▸ **WHAT YOU SHOULD DO**: Retype the text lines of every row below word for word, leaving out the pictures.

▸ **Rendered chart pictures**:
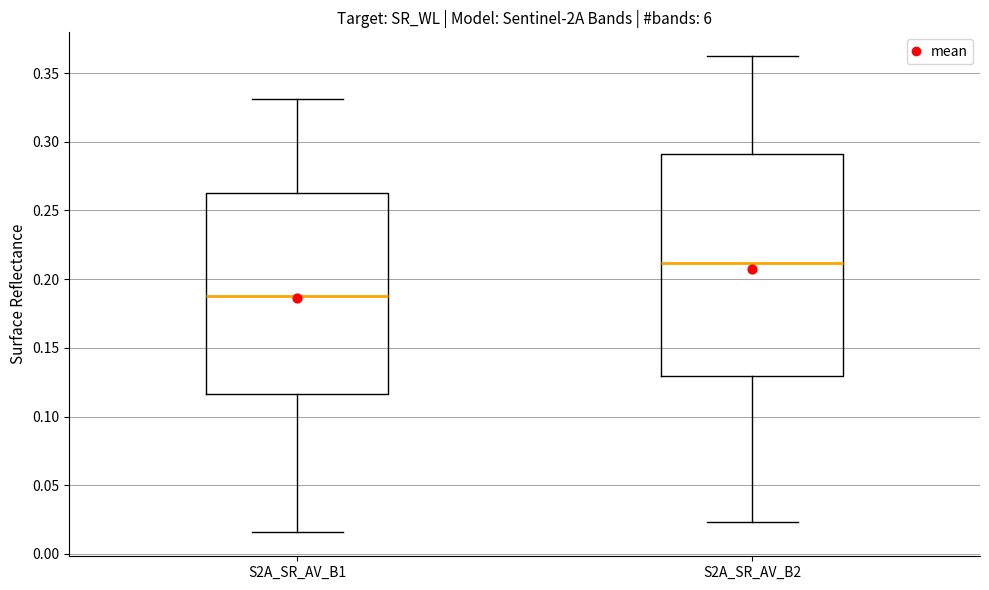

Which box has the lowest median line?

S2A_SR_AV_B1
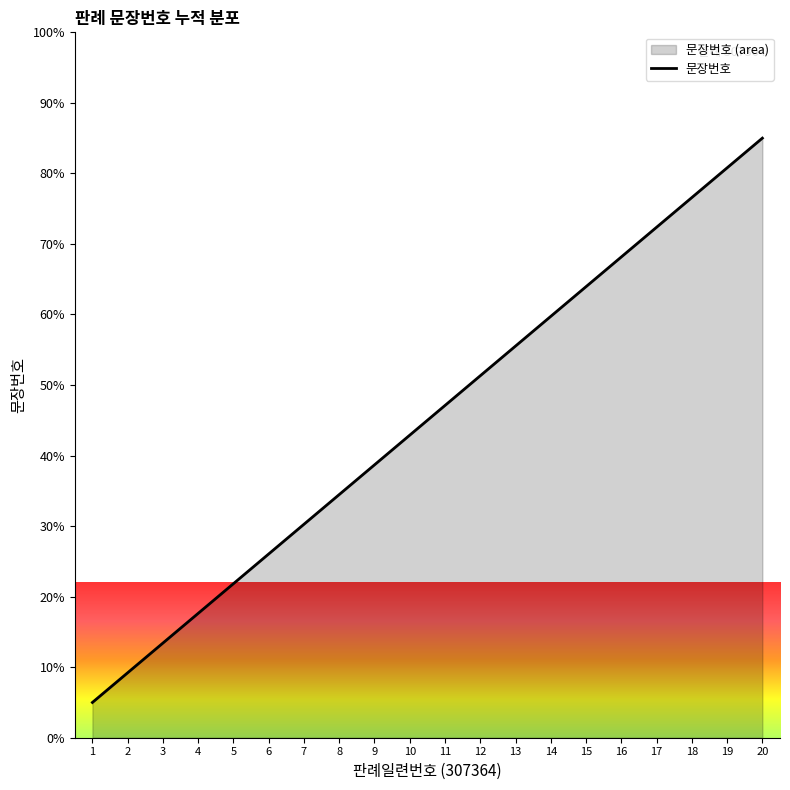

Which category has the highest value across all series?

20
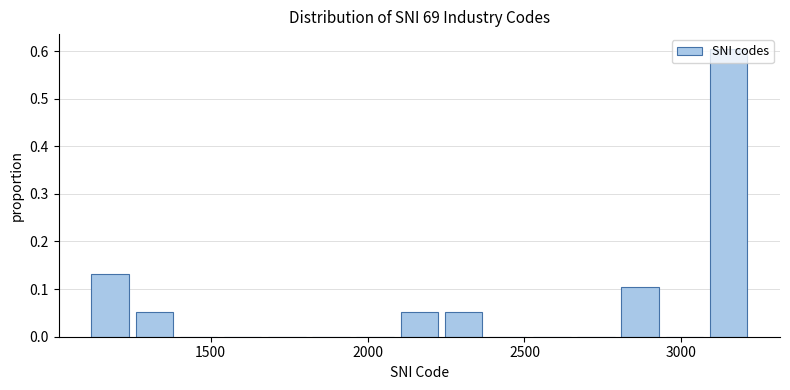

Around what value on the x-axis is the tallest bar? Give the approximate position of its centre, as read against the axis.

3150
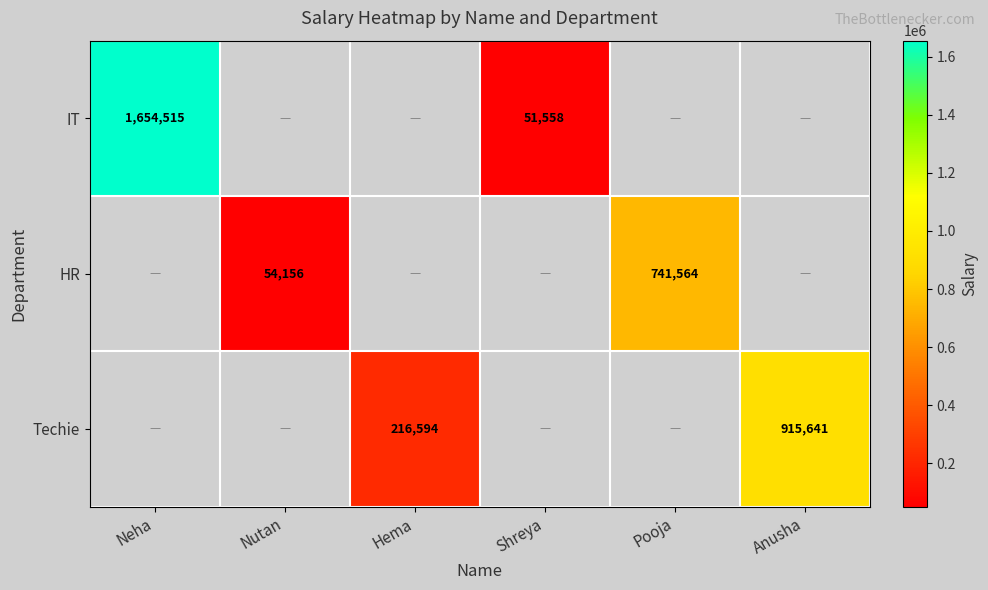

True or false: Techie has a value of 915641 at Anusha.

True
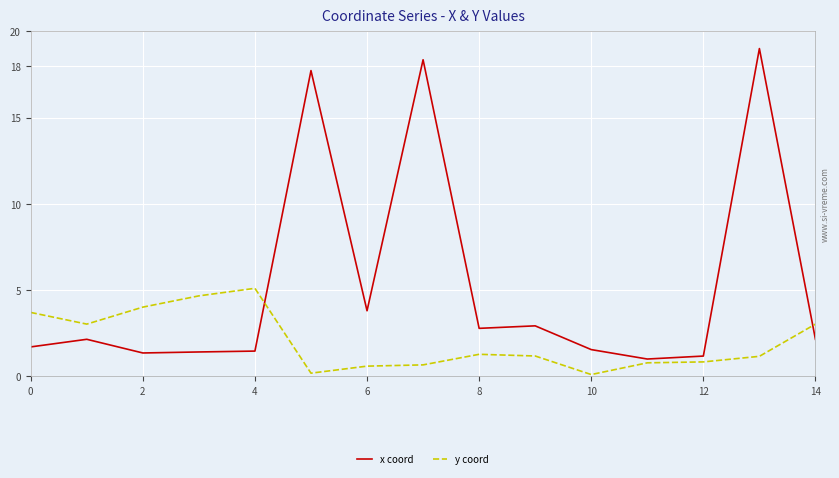

How many intersections are there between y coord and x coord?

2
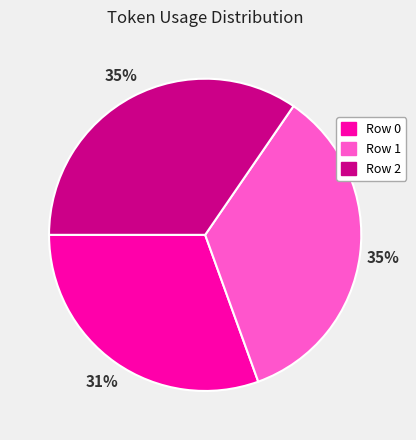

How many segments does this pie chart have?

3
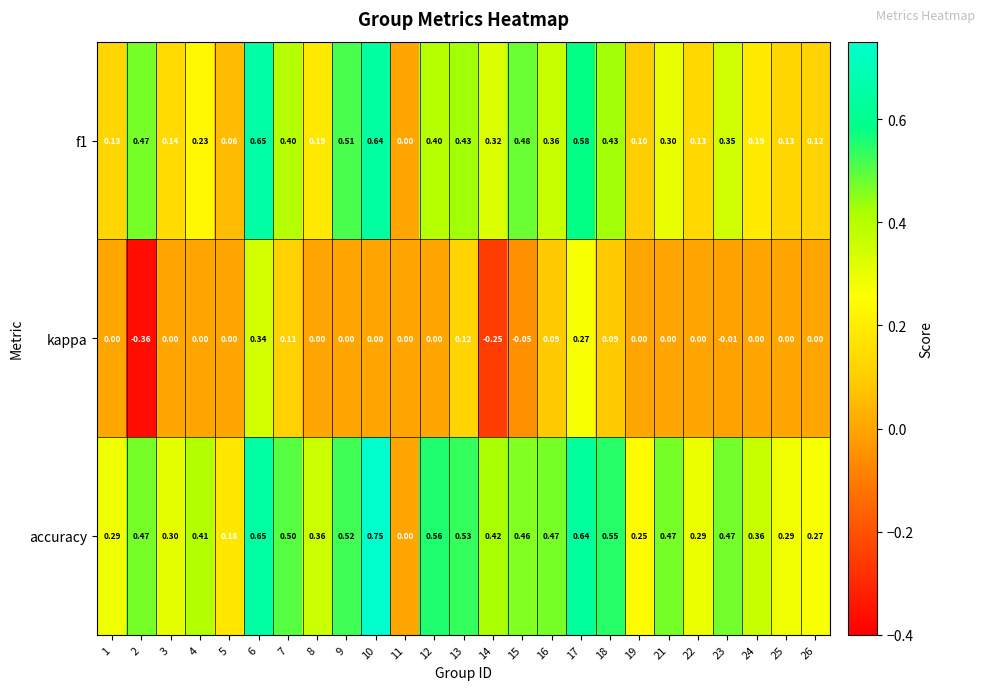

At 15, list the series in order from largest to smallest.

f1, accuracy, kappa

▸ **OUTPUT FOR THIS TASK**:
Which box has the lowest median line?

S2A_SR_AV_B1

Which category has the highest value across all series?

20

Around what value on the x-axis is the tallest bar? Give the approximate position of its centre, as read against the axis.

3150

True or false: Techie has a value of 915641 at Anusha.

True

How many intersections are there between y coord and x coord?

2

How many segments does this pie chart have?

3

At 15, list the series in order from largest to smallest.

f1, accuracy, kappa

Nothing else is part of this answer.